• _The problem_: Copy the lines word for word, from the first line of the records through the line that contains "14: (58, 141)", including that line.
== Segment start ==
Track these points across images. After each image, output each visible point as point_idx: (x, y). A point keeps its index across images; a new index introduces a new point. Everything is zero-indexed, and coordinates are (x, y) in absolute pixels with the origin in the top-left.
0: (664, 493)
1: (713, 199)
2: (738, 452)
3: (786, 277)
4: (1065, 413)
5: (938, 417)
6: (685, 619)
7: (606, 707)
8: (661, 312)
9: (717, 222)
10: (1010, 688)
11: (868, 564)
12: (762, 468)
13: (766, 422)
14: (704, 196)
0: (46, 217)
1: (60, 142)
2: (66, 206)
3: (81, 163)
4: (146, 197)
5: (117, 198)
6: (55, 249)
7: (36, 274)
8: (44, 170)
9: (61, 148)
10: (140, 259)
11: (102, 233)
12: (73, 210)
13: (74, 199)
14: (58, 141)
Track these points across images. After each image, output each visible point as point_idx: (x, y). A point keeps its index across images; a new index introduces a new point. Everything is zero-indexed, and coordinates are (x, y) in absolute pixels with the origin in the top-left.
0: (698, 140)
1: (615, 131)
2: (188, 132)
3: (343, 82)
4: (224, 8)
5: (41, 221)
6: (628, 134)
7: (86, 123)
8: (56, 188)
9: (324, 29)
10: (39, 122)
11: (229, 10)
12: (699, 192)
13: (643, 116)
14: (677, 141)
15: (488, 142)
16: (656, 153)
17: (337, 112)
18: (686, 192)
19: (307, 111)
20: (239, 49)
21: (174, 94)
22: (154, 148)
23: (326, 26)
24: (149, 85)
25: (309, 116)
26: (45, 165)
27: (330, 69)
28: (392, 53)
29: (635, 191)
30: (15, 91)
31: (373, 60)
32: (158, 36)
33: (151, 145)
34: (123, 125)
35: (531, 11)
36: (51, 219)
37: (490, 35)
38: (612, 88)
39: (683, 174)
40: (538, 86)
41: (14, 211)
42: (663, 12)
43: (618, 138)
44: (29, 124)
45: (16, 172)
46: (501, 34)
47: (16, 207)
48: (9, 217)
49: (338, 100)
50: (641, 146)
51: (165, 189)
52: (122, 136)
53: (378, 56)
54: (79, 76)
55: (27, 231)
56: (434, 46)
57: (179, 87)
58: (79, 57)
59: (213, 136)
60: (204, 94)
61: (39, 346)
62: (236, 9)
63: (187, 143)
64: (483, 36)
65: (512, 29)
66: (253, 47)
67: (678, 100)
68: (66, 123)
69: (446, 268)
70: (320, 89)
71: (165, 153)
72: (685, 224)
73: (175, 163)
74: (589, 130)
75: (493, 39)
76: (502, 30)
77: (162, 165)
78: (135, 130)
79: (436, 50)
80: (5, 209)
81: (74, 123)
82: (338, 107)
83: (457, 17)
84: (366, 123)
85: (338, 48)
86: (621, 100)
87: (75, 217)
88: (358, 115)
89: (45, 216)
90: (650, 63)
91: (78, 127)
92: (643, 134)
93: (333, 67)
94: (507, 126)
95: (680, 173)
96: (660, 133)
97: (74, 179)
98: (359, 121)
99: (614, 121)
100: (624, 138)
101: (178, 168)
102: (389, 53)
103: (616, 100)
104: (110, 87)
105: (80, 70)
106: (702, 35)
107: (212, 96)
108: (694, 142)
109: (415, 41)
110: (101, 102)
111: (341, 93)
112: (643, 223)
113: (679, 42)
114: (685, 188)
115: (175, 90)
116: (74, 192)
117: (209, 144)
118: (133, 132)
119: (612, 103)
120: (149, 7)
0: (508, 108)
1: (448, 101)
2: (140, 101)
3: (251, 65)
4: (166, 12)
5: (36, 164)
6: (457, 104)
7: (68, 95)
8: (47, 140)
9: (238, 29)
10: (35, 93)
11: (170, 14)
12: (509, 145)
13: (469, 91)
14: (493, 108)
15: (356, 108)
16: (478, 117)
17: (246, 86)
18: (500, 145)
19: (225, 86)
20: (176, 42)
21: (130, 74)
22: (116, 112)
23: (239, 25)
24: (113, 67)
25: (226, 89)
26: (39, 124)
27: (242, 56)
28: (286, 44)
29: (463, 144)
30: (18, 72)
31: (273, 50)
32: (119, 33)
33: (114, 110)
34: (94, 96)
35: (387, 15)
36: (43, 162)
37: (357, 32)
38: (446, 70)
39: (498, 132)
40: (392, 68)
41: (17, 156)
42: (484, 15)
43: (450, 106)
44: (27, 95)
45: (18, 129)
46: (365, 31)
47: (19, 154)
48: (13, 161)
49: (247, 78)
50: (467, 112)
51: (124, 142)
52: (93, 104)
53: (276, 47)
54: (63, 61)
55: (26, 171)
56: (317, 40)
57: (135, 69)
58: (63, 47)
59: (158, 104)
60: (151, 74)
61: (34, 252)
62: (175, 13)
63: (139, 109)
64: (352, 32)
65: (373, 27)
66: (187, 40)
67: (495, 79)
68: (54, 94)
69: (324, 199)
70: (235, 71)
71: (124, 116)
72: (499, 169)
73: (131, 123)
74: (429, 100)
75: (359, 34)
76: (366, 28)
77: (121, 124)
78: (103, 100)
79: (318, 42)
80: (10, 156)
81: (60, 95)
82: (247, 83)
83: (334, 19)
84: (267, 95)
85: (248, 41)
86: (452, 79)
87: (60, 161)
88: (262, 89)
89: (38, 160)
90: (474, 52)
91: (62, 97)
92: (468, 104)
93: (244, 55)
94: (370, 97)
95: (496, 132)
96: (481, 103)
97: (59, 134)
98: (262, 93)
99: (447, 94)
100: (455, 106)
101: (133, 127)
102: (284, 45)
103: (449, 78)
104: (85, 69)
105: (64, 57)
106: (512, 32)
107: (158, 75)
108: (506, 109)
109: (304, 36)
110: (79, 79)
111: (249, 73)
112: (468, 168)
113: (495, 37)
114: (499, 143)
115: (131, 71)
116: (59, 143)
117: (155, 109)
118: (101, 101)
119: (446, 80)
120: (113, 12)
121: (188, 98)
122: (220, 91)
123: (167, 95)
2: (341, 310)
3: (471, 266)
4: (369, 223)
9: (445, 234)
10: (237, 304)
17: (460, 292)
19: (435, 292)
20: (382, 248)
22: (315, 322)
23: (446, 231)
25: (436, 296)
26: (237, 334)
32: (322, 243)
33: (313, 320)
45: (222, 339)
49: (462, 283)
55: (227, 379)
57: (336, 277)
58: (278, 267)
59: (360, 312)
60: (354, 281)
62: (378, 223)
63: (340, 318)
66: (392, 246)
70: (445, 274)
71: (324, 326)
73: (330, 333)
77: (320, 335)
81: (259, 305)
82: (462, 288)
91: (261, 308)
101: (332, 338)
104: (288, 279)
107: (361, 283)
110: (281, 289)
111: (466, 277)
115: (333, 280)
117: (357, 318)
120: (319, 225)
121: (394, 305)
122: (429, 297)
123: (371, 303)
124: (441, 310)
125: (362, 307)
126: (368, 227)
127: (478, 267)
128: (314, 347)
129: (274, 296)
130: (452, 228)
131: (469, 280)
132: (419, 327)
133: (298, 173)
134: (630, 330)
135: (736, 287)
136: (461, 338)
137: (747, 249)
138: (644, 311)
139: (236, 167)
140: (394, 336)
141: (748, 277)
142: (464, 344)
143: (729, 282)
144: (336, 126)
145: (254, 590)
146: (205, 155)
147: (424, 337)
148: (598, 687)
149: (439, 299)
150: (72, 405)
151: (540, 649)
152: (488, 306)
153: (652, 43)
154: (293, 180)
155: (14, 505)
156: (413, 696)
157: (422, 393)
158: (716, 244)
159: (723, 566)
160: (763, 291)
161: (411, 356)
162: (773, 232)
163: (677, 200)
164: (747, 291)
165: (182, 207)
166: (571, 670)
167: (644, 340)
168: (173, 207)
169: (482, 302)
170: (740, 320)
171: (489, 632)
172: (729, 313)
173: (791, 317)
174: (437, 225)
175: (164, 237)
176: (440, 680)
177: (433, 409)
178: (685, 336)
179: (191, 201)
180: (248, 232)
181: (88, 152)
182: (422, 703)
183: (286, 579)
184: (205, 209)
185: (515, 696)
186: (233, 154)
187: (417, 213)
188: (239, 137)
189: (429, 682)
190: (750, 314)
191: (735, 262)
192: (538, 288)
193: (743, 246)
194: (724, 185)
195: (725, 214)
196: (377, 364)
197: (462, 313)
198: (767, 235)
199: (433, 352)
== Segment end ==
• _Result for this task_:
Track these points across images. After each image, output each visible point as point_idx: (x, y). A point keeps its index across images; a new index introduces a new point. Everything is zero-indexed, and coordinates are (x, y) in absolute pixels with the origin in the top-left.
0: (664, 493)
1: (713, 199)
2: (738, 452)
3: (786, 277)
4: (1065, 413)
5: (938, 417)
6: (685, 619)
7: (606, 707)
8: (661, 312)
9: (717, 222)
10: (1010, 688)
11: (868, 564)
12: (762, 468)
13: (766, 422)
14: (704, 196)
0: (46, 217)
1: (60, 142)
2: (66, 206)
3: (81, 163)
4: (146, 197)
5: (117, 198)
6: (55, 249)
7: (36, 274)
8: (44, 170)
9: (61, 148)
10: (140, 259)
11: (102, 233)
12: (73, 210)
13: (74, 199)
14: (58, 141)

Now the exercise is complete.